Pilkada 2008, Partai Golkar sebagai partai terbesar di Sumatera Utara dalam hal ini juga masih bimbang dan ambigu dalam penempatan kader-kadernya dalam pertarungan pilkada. Ada dua kader utama Golkar Sumut yang akan ikut bertarung dalam Pilkada, yakni Ali Umri (Walikota Binjai) dan Abdillah (walikota Medan). Entah apa yang membedakan (secara prinsipil) keduanya, tapi yang pasti, keduanya tetap akan berlomba menjadi agen (no 1) neo-liberalisme di Sumut. Abdillah sendiri popularitasnya menurun, seiring makin tidak percayanya Rakyat Medan dengannya. Rasa tidak percaya ini dipacu oleh praktek-praktek penggusuran anak jalanan, PKL (Pedagang Kaki Lima), dan prioritas programnya yang menempatkan sektor pertamanan lebih besar dari pada sektor pendidikan dan kesehatan (untuk memajukan tenaga produktif rakyat Medan).

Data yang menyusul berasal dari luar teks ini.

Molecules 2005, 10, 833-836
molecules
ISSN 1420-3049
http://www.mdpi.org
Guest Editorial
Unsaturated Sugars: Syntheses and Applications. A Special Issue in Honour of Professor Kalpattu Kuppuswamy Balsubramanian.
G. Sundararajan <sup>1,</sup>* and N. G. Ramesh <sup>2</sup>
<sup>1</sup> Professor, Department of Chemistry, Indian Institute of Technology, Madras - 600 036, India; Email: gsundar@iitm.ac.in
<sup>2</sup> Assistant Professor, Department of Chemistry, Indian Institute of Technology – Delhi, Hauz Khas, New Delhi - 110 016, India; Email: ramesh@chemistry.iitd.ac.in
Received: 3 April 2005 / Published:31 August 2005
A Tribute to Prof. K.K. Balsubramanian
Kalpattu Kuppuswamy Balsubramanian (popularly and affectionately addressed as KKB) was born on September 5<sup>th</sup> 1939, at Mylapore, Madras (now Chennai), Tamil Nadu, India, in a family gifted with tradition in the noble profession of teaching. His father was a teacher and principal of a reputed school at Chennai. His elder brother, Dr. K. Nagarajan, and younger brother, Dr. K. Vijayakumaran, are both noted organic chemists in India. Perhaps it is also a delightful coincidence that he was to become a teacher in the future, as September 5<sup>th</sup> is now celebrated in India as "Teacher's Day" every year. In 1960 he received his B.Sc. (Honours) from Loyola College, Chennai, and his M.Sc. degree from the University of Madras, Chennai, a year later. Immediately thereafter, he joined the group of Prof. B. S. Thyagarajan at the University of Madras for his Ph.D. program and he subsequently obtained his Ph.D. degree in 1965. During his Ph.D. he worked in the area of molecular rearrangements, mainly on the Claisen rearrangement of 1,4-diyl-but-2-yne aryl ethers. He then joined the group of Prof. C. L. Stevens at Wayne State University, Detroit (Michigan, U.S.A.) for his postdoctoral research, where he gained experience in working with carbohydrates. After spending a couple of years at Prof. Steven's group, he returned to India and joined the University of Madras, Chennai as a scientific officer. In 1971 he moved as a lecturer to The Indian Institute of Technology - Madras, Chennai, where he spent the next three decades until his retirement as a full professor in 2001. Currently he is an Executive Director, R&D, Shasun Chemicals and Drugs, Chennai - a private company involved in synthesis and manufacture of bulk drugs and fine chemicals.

PDIP juga akan menjagokan kadernya, yakni dan T. Chairuman (pusat). Konstalasi politik juga sedang memanas antara PDIP dengan partai-partai Islam (beserta Ormasnya), dan langsung menohok Rudolf Pardede (Gubernur Sumut) dengan isu Ijazah palsu. PPP malahan lebih berani berhadap-hadapan langsung dengan PDIP (perang terbuka) dengan digelarnya aksi besar-besaran (mobilisasi massa mencapai ratusan) dengan tuntutan agar Rudolf Pardede segera turun. T. Chairuman memang kelihatan lebih siap ketimbang yang lain, dengan sedari dini (pertengahan 2006) melakukan kampanye-kampanye, lewat metode seminar dikampus-kampus dan Lokakarya dengan tema yang termasuk seksi di SUMUT, yakni HAM (Hak Asasi Manusia). Namun sampai sejauh ini, belum ada kempanye programatik yang popular (kerakyatan) yang sudah disusunnya (tim suksesnya) secara sistematis tentang persoalan-persoalan mendesak Rakyat Sumut. Ini sudah bisa kita duga sebelumnya, melihat karakter sejati borjuasi nasional yang pengecut dan tidak berani secara tegas menghempang kebijakan-kebijakan neoliberal.
PKS juga akan bertarung dalam Pilkada Gubernur. Setelah pasangannya dalam Pilkada Medan (Maulana Pohan-Sigit Pramono) kalah bertarung dengan pasangan Abdillah dan Ramli, PKS kembali mencoba menjagokan Sigit Pramono dalam pertarungan Pilkada 2008. Seperti yang kita lihat, PKS memang lebih popular dikota-kota besar (termasuk Medan). Ini adalah gambaran tingkat kekritisan masyarakat perkotaan dalam menyikapi tuntutan-tuntutan popular (baca : program popular yang tanggung-tanggung dari PKS), karena tuntutan-tuntutan populis dari PKS tidak mendasar dan menohok kepada persoalan inti rakyat, melainkan hanya mempopulerkan tuntutan-tuntutan moralitas saja (seperti tuntutan PKS tentang korupsi yang tidak structural). Sedangkan PBR juga akan menjagokan Romo Raden Syafi’I sebagi bakal calon Gubernur. PBR adalah perwakilan dari kaum konservatif di parlemen, yang sampai sekarang masih saja mempraktekkan politik konservatif. Hal ini dapat dipastikan mengingat platform partainya yang memang tidak pernah menohok persoalan imperialisme kepada persoalan structural (kebijakan rezim boneka), namun masih beranggapan (dengan propaganda yang moralis) tentang nilai-nilai moralitas yang semu (mistik) dan tidak ilmiah.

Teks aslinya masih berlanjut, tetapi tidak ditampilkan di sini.